# Mehrere Skillpunkte von einem Vorkommen.



## Ursli (13. März 2008)

Hallo zusammen

Es ist mir gestern einmal passiert, dass ich von einem Mithrilvorkommen beim abbauen 2 Skillpunkte bekommen hab. Allerdings musste ich zwischen dem ersten und zweiten Abbau 2 Mobs killen, von denen ich Aggro hatte und mich auch ein bisschen vom Mithril entfernen.

Meine Frage: was braucht es um als 'Besitzer', 'erstmaliger Skillpunkt-Erhalter' oder wie immer das man das nenen will, gelöscht zu werden und nochmal einen Skillpunkt zu erhalten. Ist es die Distanz, ist es Fremdaggro oder einfach nur Zeit. Oder war es ein einmaliger Bug.

thx für alle antworten, auch mutmassungen erwünscht....


----------



## Fenriswolf82 (14. März 2008)

hallo
also ich hab einen char auf 375 bergbau und keinen kurz davor und habe noch nie bei einem vorkommen 2 skillpunkte bekommen. kann nur mutmaßen das du dich relativ weit + lange vom vorkommen entfernt hast.. war dann quasi wie nen respawn vom vorkommen. man könnte auch einfach luck0r zu sagen  


			Dieser Inhalt steht nur eingeloggten Mitgliedern zur Verfügung.


----------



## Colenzo (15. März 2008)

Manchmal kann es passieren das 2 Vorkommen übereinander spawnen, sieht dann aus wie ein einziges Vorkommen.


----------



## Tirkari (15. März 2008)

Ja, das mit den zwei Vorkommen übereinander hab ich in letzter Zeit mit Kräutern auch sehr häufig. Kräuter gepflückt, Punkt aber immer noch da auf der Minimap und nochmal was drin.


----------



## Das Brot 3000 (15. April 2008)

Der TE hat Recht.
Beim Bergbau skillen im Hinterland wurde ich an einem Erzvorkommen nach dem ersten Abbau angegriffen. Den Mob (ein Wolf) hab ich gekürschnert und dann weiterabgebaut und hab wieder einen Skillpunkt erhalten.
Ich habs einfach aufs Kürschnern dazwischen geschoben...


----------



## Tikume (15. April 2008)

Wie es bei Wow genau gelöst ist kann ich nicht sagen, aber der Anti Macro Code von UO arbeitete z.b. so dass sich die letzten 20 Ids gemerkt wurden.

Trainierte man z.B. Lockpick mit nur 10 Kisten bekam man schnell keinen Skill mehr. nahm man z.b. 100 Stück sprengte man praktisch das "Erinnerungsvermögen" des Anti Macro Codes und konnte an den gleichen Kisten trainieren.

* * *

▶ _Aufgabenstellung_:
Schreibe den Forenthread über Skillpunkte an Vorkommen im Anschluss an seinen letzten Satz weiter. Die nachstehenden Datensätze sind eigenständiges Material und gehören nicht zum Forenthread über Skillpunkte an Vorkommen.

* * *

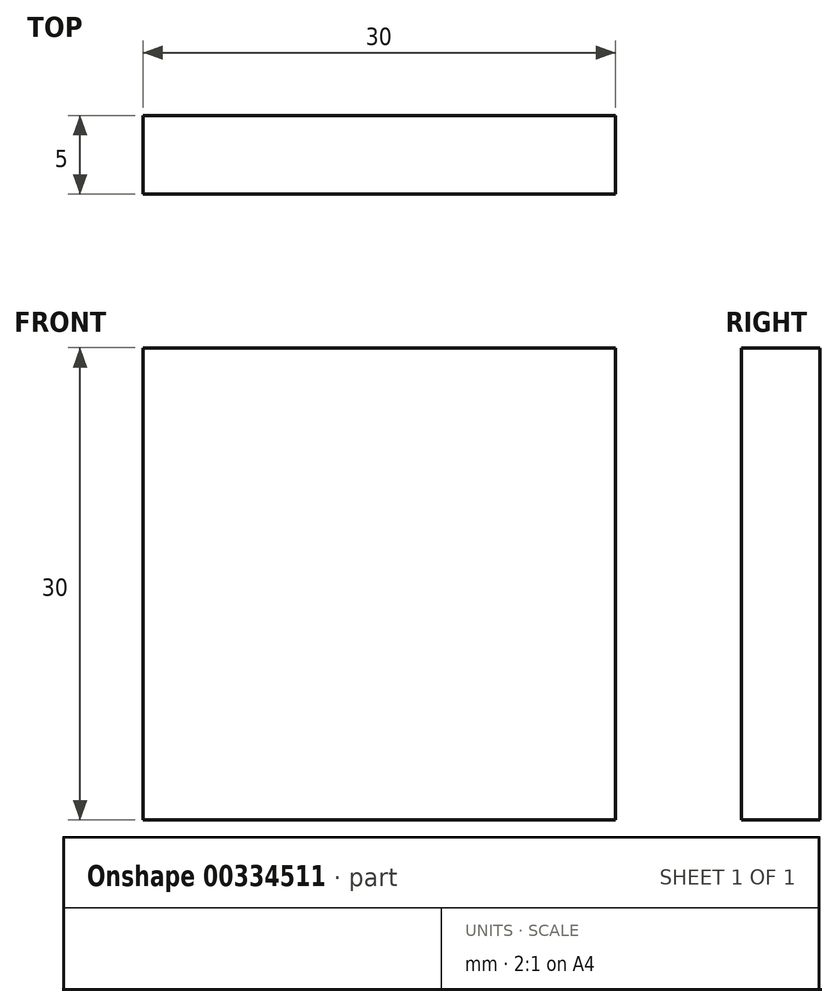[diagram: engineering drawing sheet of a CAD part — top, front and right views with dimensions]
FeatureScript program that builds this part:
annotation { "Feature Type Name" : "Feature", "Feature Type Description" : "" }
export const myFeature = defineFeature(function(context is Context, id is Id, definition is map)
    precondition{}
    {
        {
            var Q0;
            Q0=qCreatedBy(makeId("Front.planeOp"),FACE);
            var sketch = newSketch(context, id + "F0", { "sketchPlane" : qUnion([Q0])});
            skLineSegment(sketch, "E0.bottom", {"start": v(-12.55, 12.04) * mm, "end": v(17.45, 12.04) * mm});
            skLineSegment(sketch, "E0.top", {"start": v(-12.55, -17.96) * mm, "end": v(17.45, -17.96) * mm});
            skLineSegment(sketch, "E0.left", {"start": v(-12.55, 12.04) * mm, "end": v(-12.55, -17.96) * mm});
            skLineSegment(sketch, "E0.right", {"start": v(17.45, 12.04) * mm, "end": v(17.45, -17.96) * mm});
            skSolve(sketch);
        }
        {
            var Q0;
            Q0 = qSketchRegion(id + "F0", true);
            extrude(context, id + "F1", {"entities" : qUnion([Q0]), "depth" : 5 * mm});
        }
    });
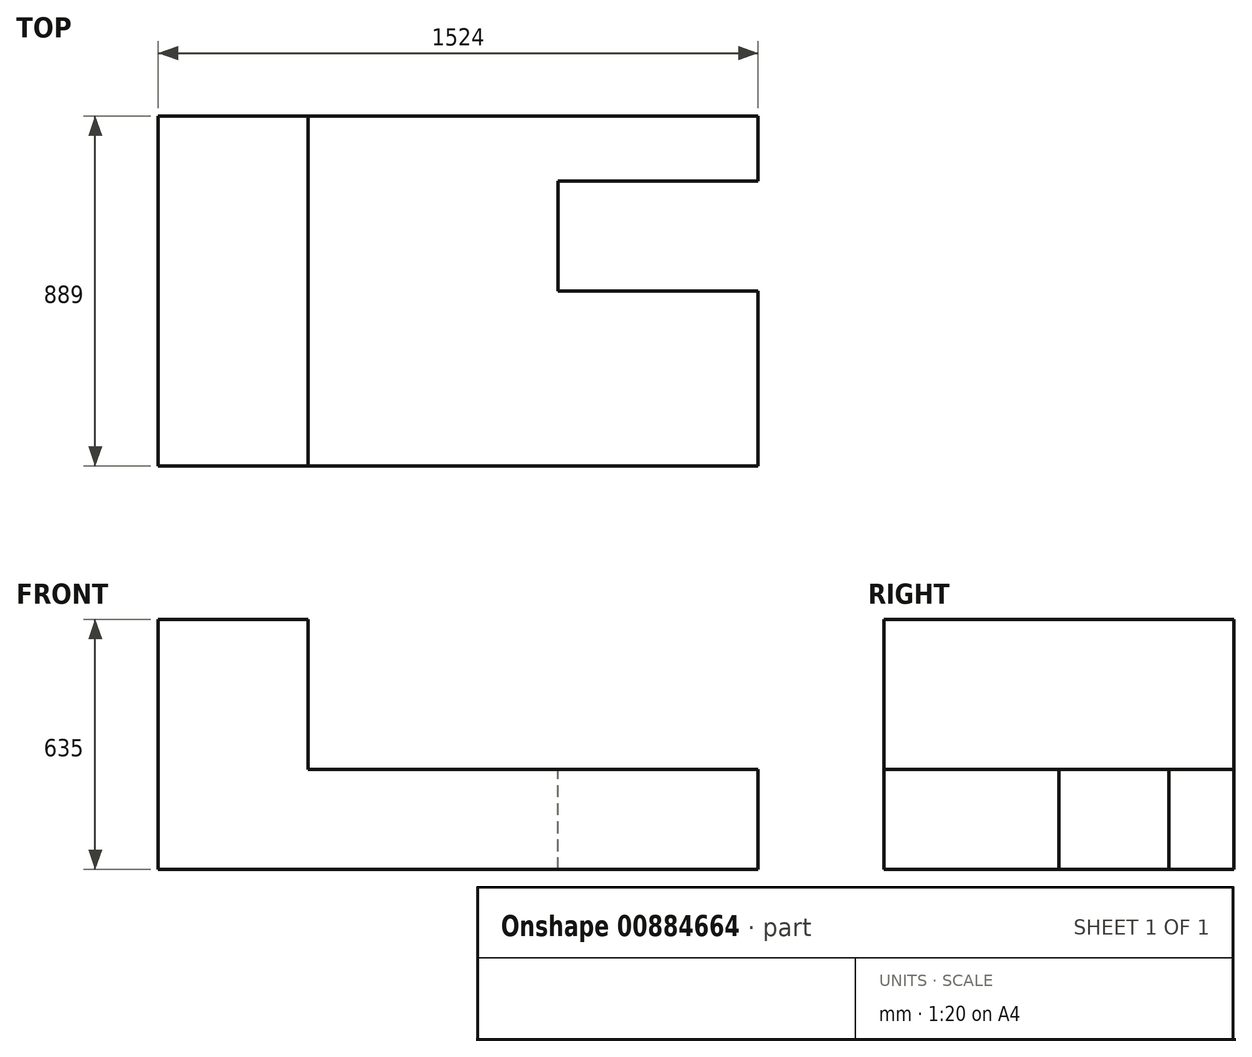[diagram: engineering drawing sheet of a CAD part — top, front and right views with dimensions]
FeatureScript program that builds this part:
annotation { "Feature Type Name" : "Feature", "Feature Type Description" : "" }
export const myFeature = defineFeature(function(context is Context, id is Id, definition is map)
    precondition{}
    {
        {
            var Q0;
            Q0=qCreatedBy(makeId("Front.planeOp"),FACE);
            var sketch = newSketch(context, id + "F0", { "sketchPlane" : qUnion([Q0])});
            skLineSegment(sketch, "E0", {"start": v(0, 0) * mm, "end": v(1524, 0) * mm});
            skLineSegment(sketch, "E1", {"start": v(1524, 0) * mm, "end": v(1524, 254) * mm});
            skLineSegment(sketch, "E2", {"start": v(1524, 254) * mm, "end": v(381, 254) * mm});
            skLineSegment(sketch, "E3", {"start": v(381, 254) * mm, "end": v(381, 635) * mm});
            skLineSegment(sketch, "E4", {"start": v(381, 635) * mm, "end": v(0, 635) * mm});
            skLineSegment(sketch, "E5", {"start": v(0, 635) * mm, "end": v(0, 0) * mm});
            skSolve(sketch);
        }
        {
            var Q0;
            Q0=makeQuery(id+"F0.imprint","IMPRINT",FACE,{"disambiguationData":[TD([[makeQuery(id+"F0.imprint","IMPRINT",EDGE,{"derivedFrom":sQuery(id+"F0.wireOp",EDGE,"E0")}),1.0]])]});
            extrude(context, id + "F1", {"entities" : qUnion([Q0]), "depth" : 889 * mm, "offsetDistance" : 25.4 * mm});
        }
        {
            var Q0;
            Q0=makeQuery(id+"F1.opExtrude","SWEPT_FACE",FACE,{"disambiguationData":[OSD([sQuery(id+"F0.wireOp",EDGE,"E2")])]});
            var sketch = newSketch(context, id + "F2", { "sketchPlane" : qUnion([Q0])});
            skLineSegment(sketch, "E6", {"start": v(1524, -444.5) * mm, "end": v(1016, -444.5) * mm});
            skLineSegment(sketch, "E7", {"start": v(1016, -444.5) * mm, "end": v(1016, -165.1) * mm});
            skLineSegment(sketch, "E8", {"start": v(1016, -165.1) * mm, "end": v(1524, -165.1) * mm});
            skSolve(sketch);
        }
        {
            var Q0;
            {var subQ0=sQuery(id+"F2.wireOp",EDGE,"E6");Q0=makeQuery(id+"F2.imprint","IMPRINT",FACE,{"disambiguationData":[TD([[makeQuery(id+"F2.imprint","IMPRINT",EDGE,{"derivedFrom":subQ0}),-1.0]])]});}
            extrude(context, id + "F3", {"entities" : qUnion([Q0]), "operationType" : NewBodyOperationType.REMOVE, "endBound" : BoundingType.THROUGH_ALL, "oppositeDirection" : true, "depth" : 25.4 * mm, "offsetDistance" : 25.4 * mm});
        }
    });
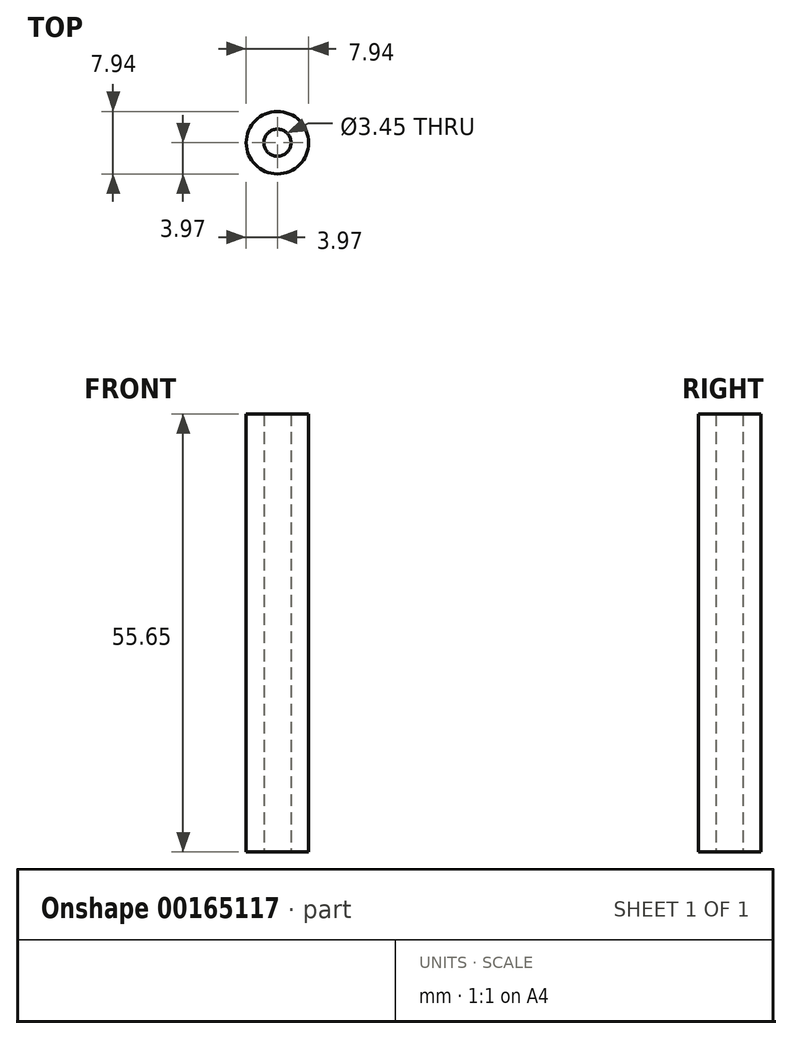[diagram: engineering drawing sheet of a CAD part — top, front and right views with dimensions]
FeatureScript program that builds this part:
annotation { "Feature Type Name" : "Feature", "Feature Type Description" : "" }
export const myFeature = defineFeature(function(context is Context, id is Id, definition is map)
    precondition{}
    {
        {
            var Q0;
            Q0=qCreatedBy(makeId("Top.planeOp"),FACE);
            var sketch = newSketch(context, id + "F0", { "sketchPlane" : qUnion([Q0])});
            skCircle(sketch, "E0", {"center": v(0, 0) * mm, "radius": 1.73 * mm});
            skCircle(sketch, "E1", {"center": v(0, 0) * mm, "radius": 3.97 * mm});
            skSolve(sketch);
        }
        {
            var Q0;
            Q0 = qSketchRegion(id + "F0", true);
            extrude(context, id + "F1", {"entities" : qUnion([Q0]), "depth" : 55.65 * mm});
        }
    });
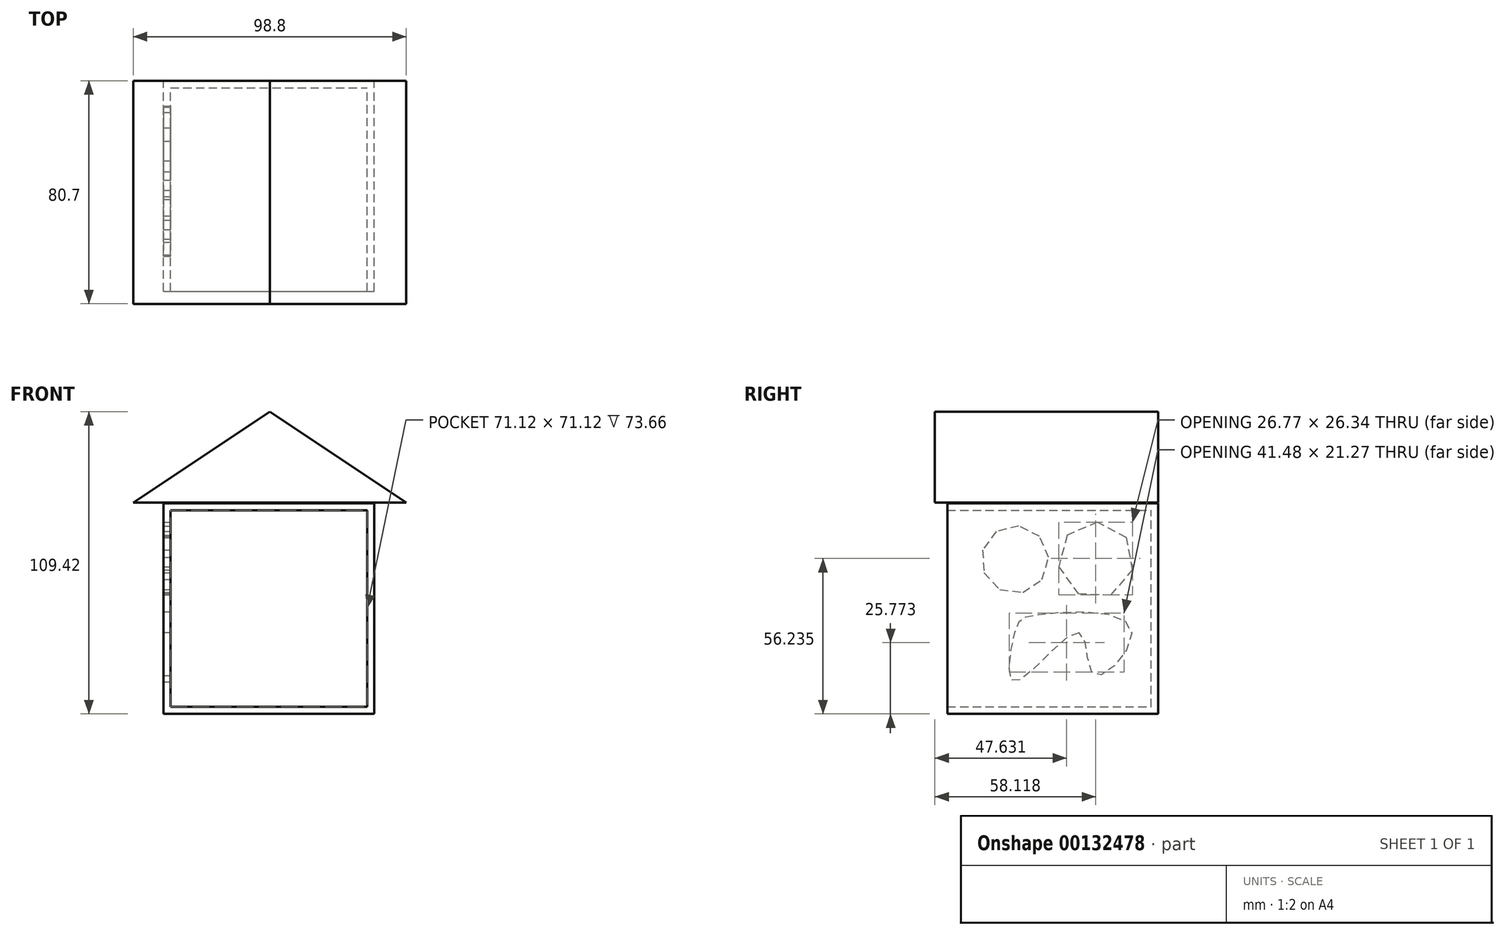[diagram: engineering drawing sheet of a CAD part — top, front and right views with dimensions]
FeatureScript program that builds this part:
annotation { "Feature Type Name" : "Feature", "Feature Type Description" : "" }
export const myFeature = defineFeature(function(context is Context, id is Id, definition is map)
    precondition{}
    {
        {
            var Q0;
            Q0=qCreatedBy(makeId("Front.planeOp"),FACE);
            var sketch = newSketch(context, id + "F0", { "sketchPlane" : qUnion([Q0])});
            skLineSegment(sketch, "E0.bottom", {"start": v(-38.1, -38.1) * mm, "end": v(38.1, -38.1) * mm});
            skLineSegment(sketch, "E0.top", {"start": v(-38.1, 38.1) * mm, "end": v(38.1, 38.1) * mm});
            skLineSegment(sketch, "E0.left", {"start": v(-38.1, -38.1) * mm, "end": v(-38.1, 38.1) * mm});
            skLineSegment(sketch, "E0.right", {"start": v(38.1, -38.1) * mm, "end": v(38.1, 38.1) * mm});
            skPoint(sketch, "E0.middle", {"position": v(0, 0) * mm});
            skSolve(sketch);
        }
        {
            var Q0;
            Q0=makeQuery(id+"F0.imprint","IMPRINT",FACE,{"disambiguationData":[TD([[makeQuery(id+"F0.imprint","IMPRINT",EDGE,{"derivedFrom":sQuery(id+"F0.wireOp",EDGE,"E0.bottom")}),1.0]])]});
            extrude(context, id + "F1", {"entities" : qUnion([Q0]), "depth" : 76.2 * mm});
        }
        {
            var Q0;
            Q0=makeQuery(id+"F1.opExtrude","CAP_FACE",FACE,{"disambiguationData":[OSD([sQuery(id+"F0.wireOp",EDGE,"E0.bottom"),sQuery(id+"F0.wireOp",EDGE,"E0.top"),sQuery(id+"F0.wireOp",EDGE,"E0.left"),sQuery(id+"F0.wireOp",EDGE,"E0.right")])],"isStart":false});
            shell(context, id + "F2", {"entities" : qUnion([Q0]), "thickness" : 2.54 * mm});
        }
        {
            var Q0;
            Q0=qCreatedBy(makeId("Front.planeOp"),FACE);
            var sketch = newSketch(context, id + "F3", { "sketchPlane" : qUnion([Q0])});
            skLineSegment(sketch, "E1", {"start": v(49.7, 38.39) * mm, "end": v(-49.1, 38.39) * mm});
            skLineSegment(sketch, "E2", {"start": v(-49.1, 38.39) * mm, "end": v(0.4, 71.32) * mm});
            skLineSegment(sketch, "E3", {"start": v(0.4, 71.32) * mm, "end": v(49.7, 38.39) * mm});
            skSolve(sketch);
        }
        {
            var Q0;
            Q0=makeQuery(id+"F3.imprint","IMPRINT",FACE,{"disambiguationData":[TD([[makeQuery(id+"F3.imprint","IMPRINT",EDGE,{"derivedFrom":sQuery(id+"F3.wireOp",EDGE,"E1")}),-1.0]])]});
            extrude(context, id + "F4", {"entities" : qUnion([Q0]), "depth" : 80.7 * mm});
        }
        {
            var Q0;
            Q0=qCreatedBy(makeId("Right.planeOp"),FACE);
            var sketch = newSketch(context, id + "F5", { "sketchPlane" : qUnion([Q0])});
            skCircle(sketch, "E4.cCircle", {"center": v(-22.46, 17.58) * mm, "radius": 13.74 * mm, "construction": true});
            skLineSegment(sketch, "E4.0", {"start": v(-28.92, 5.46) * mm, "end": v(-35.96, 15.07) * mm});
            skLineSegment(sketch, "E4.1", {"start": v(-35.96, 15.07) * mm, "end": v(-32.84, 26.58) * mm});
            skLineSegment(sketch, "E4.2", {"start": v(-32.84, 26.58) * mm, "end": v(-21.9, 31.3) * mm});
            skLineSegment(sketch, "E4.3", {"start": v(-21.9, 31.3) * mm, "end": v(-11.37, 25.7) * mm});
            skLineSegment(sketch, "E4.4", {"start": v(-11.37, 25.7) * mm, "end": v(-9.2, 13.97) * mm});
            skLineSegment(sketch, "E4.5", {"start": v(-9.2, 13.97) * mm, "end": v(-17, 4.96) * mm});
            skLineSegment(sketch, "E4.6", {"start": v(-17, 4.96) * mm, "end": v(-28.92, 5.46) * mm});
            skFitSpline(sketch, "E5", {"points": [v(-28.52, -8.69) * mm, v(-51.95, -26.47) * mm, v(-51.35, -7.27) * mm, v(-45.29, -2.42) * mm, v(-9.73, -7.27) * mm, v(-22.86, -24.04) * mm, v(-28.52, -8.69) * mm]});
            skCircle(sketch, "E6.cCircle", {"center": v(-51.75, 17.78) * mm, "radius": 12.2 * mm, "construction": true});
            skLineSegment(sketch, "E6.0", {"start": v(-57.2, 6.87) * mm, "end": v(-62.94, 12.93) * mm});
            skLineSegment(sketch, "E6.1", {"start": v(-62.94, 12.93) * mm, "end": v(-63.44, 21.26) * mm});
            skLineSegment(sketch, "E6.2", {"start": v(-63.44, 21.26) * mm, "end": v(-58.47, 27.96) * mm});
            skLineSegment(sketch, "E6.3", {"start": v(-58.47, 27.96) * mm, "end": v(-50.36, 29.9) * mm});
            skLineSegment(sketch, "E6.4", {"start": v(-50.36, 29.9) * mm, "end": v(-42.9, 26.17) * mm});
            skLineSegment(sketch, "E6.5", {"start": v(-42.9, 26.17) * mm, "end": v(-39.58, 18.51) * mm});
            skLineSegment(sketch, "E6.6", {"start": v(-39.58, 18.51) * mm, "end": v(-41.96, 10.51) * mm});
            skLineSegment(sketch, "E6.7", {"start": v(-41.96, 10.51) * mm, "end": v(-48.92, 5.92) * mm});
            skLineSegment(sketch, "E6.8", {"start": v(-48.92, 5.92) * mm, "end": v(-57.2, 6.87) * mm});
            skSolve(sketch);
        }
        {
            var Q0;
            Q0=makeQuery(id+"F5.imprint","IMPRINT",FACE,{"disambiguationData":[TD([[makeQuery(id+"F5.imprint","IMPRINT",EDGE,{"derivedFrom":sQuery(id+"F5.wireOp",EDGE,"E6.0")}),-1.0]])]});
            extrude(context, id + "F6", {"entities" : qUnion([Q0]), "operationType" : NewBodyOperationType.REMOVE, "oppositeDirection" : true, "depth" : 72.35 * mm});
        }
        {
            var Q0;
            Q0 = qSketchRegion(id + "F5", true);
            extrude(context, id + "F7", {"entities" : qUnion([Q0]), "operationType" : NewBodyOperationType.REMOVE, "oppositeDirection" : true, "depth" : 45.28 * mm});
        }
    });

* * *

▶ _Aufgabenergebnis_:
Man könnte also in Wow auch jedes erz einfach nur anhauen und dann schauen nach wievielen positionen man an einer alten wieder Gain bekommt. Nur real macht das natürlich kein Mensch.


----------



## [DM]Zottel (25. April 2008)

Colenzo schrieb:


> Manchmal kann es passieren das 2 Vorkommen übereinander spawnen, sieht dann aus wie ein einziges Vorkommen.



Ich denke mal es waren 2 Vorkommen übereinander. Habe diesbezüglich schon einige Tests gemacht

a.) 1 x Abbauen, 1 x  Ausloggen, 1 x Einloggen, 1 x Abbauen     funktioniert nicht, kein 2. Skillpunkt
b.) 1 x Abbauen, 3 x  Mobs kiillen, 1 x Abbauen     funktioniert nicht, kein 2. Skillpunkt
c.) 1 x Abbauen, 1 x  10 Minuten afk sein, 1 x Abbauen     funktioniert nicht, kein 2. Skillpunkt

Was ich noch nicht probiert habe ist die Cache Dateien komplett zu lehren. Vielleicht wird die Vorkommens ID ja lokal gespeichert.


----------



## Thoryia (25. April 2008)

Ich denke eher das wird auf dem Server gespeichert.


----------



## Bergerdos (5. Juni 2008)

Ich hatte schon 2 mal daß ein Vorkommen auf der Minimap angezeigt wird un wenn man mit der Maus über den Punkt geht wird zweimal "Eisenerz" untereinander angezeigt. Dann waren das 2 Vorkommen für die es auch 2 Skillpunkte gab.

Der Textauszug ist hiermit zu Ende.